Tomczyk war nicht nur sauer auf seine Teamkollegen - schließlich hatte er sich im Gedrängel mit Winkelhock so den Kühler lädiert, dass er aufgeben musste - sondern auch auf die Rennleitung. Die hatte ihm eine Durchfahrtsstrafe aufgebrummt, weil er nicht korrekt in seiner Startbox stand. "Klar stand er nicht dort, wo er stehen sollte", räumte Ullrich ein. "Zwar hat er gesagt, dass er sich deshalb dort hingestellt hat, weil er nur von dort die Ampel gesehen hat. Aber diese Startbox gibt es nun einmal. Man kann sicher darüber diskutieren - aber ich nehme an, es macht keinen Sinn."

Erst Le Mans, dann Norisring

Jetzt blickt der Audi-Sportchef nach vorn. Die DTM macht vier Wochen Pause, doch für die Ingolstädter stehen Mitte Juni die 24 Stunden von Le Mans an. "Von daher gibt es bei uns sicher keinen Beschäftigungsmangel", sagte Ullrich. Danach geht es dann Ende Juni auf den Norisring.

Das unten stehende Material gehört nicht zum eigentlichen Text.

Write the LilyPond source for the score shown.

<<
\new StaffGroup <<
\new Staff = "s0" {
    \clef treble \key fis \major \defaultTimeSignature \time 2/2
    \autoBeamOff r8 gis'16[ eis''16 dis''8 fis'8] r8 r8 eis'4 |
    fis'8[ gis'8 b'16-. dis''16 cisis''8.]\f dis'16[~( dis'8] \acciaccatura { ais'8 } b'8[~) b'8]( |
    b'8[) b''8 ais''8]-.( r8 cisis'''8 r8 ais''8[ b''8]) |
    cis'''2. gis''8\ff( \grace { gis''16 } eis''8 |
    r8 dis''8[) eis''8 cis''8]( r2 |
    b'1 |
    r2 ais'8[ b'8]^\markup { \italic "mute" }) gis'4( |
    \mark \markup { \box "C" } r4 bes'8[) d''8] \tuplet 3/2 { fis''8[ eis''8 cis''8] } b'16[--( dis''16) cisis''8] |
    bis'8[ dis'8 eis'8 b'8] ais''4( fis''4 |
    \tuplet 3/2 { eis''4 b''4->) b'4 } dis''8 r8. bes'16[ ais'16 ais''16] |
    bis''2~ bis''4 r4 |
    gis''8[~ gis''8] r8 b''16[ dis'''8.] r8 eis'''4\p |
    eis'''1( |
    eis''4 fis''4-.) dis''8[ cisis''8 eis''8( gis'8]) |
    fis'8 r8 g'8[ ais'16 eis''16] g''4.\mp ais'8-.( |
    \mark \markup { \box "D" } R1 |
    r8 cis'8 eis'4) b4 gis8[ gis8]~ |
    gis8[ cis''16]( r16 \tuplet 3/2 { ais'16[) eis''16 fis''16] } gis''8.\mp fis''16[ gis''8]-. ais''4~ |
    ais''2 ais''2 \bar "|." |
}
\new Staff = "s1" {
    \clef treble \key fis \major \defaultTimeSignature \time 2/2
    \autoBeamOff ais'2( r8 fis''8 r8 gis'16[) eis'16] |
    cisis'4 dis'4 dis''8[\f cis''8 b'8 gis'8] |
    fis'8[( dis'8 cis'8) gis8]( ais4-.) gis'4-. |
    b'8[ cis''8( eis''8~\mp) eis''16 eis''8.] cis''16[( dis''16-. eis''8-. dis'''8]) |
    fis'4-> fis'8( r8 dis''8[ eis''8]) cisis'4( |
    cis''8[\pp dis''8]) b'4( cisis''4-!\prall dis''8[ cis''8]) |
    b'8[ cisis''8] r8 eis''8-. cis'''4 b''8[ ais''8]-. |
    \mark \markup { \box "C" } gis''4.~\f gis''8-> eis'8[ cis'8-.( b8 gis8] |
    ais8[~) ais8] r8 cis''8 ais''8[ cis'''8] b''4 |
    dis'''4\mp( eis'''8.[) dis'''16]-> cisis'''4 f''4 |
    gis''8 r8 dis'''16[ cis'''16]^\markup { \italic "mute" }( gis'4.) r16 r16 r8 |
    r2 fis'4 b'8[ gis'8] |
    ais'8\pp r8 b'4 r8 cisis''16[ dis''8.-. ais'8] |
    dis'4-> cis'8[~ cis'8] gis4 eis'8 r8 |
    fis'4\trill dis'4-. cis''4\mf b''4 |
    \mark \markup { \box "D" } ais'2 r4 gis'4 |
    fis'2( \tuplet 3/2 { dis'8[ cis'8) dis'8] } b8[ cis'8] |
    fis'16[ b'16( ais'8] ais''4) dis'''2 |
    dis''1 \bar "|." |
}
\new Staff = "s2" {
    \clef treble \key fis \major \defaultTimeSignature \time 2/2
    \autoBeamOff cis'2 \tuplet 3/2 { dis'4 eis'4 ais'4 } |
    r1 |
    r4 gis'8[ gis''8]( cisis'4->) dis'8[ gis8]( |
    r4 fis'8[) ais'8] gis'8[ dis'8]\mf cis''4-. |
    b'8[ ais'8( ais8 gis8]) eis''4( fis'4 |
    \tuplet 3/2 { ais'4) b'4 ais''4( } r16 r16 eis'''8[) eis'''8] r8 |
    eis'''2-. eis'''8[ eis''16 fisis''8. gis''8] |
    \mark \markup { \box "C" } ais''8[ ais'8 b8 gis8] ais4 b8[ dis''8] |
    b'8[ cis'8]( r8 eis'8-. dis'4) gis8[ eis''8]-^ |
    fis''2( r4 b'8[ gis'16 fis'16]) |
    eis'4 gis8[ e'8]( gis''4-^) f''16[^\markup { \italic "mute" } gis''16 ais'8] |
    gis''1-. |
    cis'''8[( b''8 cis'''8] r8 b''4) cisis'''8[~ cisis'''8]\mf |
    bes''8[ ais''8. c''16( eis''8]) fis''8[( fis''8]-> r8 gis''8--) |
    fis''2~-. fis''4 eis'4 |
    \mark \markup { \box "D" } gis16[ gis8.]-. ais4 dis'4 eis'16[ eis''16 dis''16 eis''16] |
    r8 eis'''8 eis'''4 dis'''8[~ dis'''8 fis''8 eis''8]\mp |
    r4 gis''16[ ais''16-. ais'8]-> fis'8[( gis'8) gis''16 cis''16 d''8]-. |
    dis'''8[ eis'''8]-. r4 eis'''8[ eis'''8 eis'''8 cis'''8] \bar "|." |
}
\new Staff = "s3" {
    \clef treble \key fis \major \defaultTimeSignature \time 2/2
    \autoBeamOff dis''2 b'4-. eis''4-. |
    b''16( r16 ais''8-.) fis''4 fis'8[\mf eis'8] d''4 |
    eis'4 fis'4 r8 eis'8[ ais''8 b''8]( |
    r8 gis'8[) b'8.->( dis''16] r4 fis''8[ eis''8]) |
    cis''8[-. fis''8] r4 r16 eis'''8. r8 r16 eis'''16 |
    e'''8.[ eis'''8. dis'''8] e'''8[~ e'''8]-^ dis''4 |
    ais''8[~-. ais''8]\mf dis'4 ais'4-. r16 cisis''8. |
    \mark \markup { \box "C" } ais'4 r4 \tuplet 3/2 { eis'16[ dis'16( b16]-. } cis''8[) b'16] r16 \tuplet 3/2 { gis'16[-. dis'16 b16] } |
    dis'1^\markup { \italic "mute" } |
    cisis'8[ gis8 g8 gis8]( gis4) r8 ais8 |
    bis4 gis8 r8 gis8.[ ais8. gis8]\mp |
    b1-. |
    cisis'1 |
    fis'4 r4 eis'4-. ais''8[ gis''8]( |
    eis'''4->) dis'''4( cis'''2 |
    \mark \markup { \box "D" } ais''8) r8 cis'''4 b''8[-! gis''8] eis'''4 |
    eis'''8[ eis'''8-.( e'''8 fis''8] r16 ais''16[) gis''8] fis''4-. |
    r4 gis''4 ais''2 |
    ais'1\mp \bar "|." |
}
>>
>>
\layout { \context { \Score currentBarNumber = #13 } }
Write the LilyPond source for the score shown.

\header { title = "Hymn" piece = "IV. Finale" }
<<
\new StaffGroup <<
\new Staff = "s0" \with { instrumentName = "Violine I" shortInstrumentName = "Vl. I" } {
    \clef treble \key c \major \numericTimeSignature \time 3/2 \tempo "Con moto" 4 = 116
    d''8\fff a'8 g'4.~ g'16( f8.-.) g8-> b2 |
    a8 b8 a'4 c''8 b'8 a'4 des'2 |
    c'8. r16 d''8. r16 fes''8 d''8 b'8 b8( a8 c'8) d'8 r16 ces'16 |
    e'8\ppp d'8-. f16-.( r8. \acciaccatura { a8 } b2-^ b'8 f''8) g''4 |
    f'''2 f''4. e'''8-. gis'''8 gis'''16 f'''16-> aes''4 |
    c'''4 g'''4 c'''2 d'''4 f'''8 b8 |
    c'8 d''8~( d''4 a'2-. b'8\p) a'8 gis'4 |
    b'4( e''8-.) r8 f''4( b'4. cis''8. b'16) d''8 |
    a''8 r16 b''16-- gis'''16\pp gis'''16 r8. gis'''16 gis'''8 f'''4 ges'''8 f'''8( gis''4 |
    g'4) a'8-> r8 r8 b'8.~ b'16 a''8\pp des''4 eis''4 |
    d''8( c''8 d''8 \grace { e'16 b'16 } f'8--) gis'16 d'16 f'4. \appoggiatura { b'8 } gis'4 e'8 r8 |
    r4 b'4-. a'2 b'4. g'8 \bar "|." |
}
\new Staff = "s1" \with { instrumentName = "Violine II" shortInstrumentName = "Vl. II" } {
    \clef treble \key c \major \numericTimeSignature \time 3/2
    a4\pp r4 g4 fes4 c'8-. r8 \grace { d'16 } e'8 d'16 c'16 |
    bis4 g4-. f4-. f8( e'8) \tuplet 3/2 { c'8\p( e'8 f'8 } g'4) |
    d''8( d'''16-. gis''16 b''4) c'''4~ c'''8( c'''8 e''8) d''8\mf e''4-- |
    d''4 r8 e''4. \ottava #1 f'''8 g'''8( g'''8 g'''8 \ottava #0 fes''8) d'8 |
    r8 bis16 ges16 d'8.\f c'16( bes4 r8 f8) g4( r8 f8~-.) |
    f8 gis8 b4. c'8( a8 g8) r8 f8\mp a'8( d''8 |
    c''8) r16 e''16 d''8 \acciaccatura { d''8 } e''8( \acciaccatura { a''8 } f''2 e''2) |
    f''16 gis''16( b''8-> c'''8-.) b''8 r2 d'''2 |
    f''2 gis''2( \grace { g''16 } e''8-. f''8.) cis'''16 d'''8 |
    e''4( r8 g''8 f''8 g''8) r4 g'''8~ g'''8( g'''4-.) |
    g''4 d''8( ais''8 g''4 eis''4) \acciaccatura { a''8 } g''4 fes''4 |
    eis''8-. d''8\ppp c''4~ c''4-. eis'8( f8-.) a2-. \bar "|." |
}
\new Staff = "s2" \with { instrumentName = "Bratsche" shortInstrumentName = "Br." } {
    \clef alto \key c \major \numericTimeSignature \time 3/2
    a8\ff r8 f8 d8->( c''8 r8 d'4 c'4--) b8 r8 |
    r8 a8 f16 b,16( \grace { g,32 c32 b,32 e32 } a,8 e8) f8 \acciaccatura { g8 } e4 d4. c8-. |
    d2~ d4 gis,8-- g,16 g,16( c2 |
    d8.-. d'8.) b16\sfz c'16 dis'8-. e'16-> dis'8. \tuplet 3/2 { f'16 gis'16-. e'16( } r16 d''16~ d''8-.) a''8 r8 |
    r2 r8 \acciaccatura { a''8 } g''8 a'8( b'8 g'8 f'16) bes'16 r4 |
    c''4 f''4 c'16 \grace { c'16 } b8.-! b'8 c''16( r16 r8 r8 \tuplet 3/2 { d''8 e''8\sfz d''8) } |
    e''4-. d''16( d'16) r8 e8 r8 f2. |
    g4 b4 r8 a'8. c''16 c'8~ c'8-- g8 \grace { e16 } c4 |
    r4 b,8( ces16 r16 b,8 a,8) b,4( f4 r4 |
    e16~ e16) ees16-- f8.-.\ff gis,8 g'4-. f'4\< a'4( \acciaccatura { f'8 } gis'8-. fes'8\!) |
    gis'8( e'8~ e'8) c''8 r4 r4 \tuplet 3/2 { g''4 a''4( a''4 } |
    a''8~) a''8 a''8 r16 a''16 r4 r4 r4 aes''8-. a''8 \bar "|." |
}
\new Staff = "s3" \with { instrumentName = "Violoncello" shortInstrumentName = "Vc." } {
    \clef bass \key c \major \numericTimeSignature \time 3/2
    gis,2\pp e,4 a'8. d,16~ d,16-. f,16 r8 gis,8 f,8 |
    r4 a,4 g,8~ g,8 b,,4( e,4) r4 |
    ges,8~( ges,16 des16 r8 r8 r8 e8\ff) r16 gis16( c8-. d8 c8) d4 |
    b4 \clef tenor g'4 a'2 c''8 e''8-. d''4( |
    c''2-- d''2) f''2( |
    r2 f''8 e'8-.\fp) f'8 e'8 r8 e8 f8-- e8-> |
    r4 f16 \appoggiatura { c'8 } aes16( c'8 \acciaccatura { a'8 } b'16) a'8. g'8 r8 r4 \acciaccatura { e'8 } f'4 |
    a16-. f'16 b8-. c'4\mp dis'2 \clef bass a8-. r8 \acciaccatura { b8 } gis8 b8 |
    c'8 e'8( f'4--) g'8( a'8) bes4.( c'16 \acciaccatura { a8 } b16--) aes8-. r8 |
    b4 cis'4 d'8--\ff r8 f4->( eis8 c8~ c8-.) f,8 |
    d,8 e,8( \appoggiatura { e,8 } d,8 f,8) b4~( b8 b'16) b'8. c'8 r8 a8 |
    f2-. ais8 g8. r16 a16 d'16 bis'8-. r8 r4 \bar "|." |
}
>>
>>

Ullrichs Erwartungen: "Wir kommen zumindest mit dem gleichen Gewicht wie unser Konkurrent zum Norisring. Der Norisring war für uns bisher immer eine besonders schwer zu nehmende Hürde. In diesem Jahr haben wir es zumindest hier am Lausitzring geschafft, die Pole zu ergattern. Vielleicht können wir bis zu Norisring noch ein bisschen was tun, um dort jetzt auch einmal erfolgreich zu sein. Denn es ist mehr oder weniger unser Heimrennen."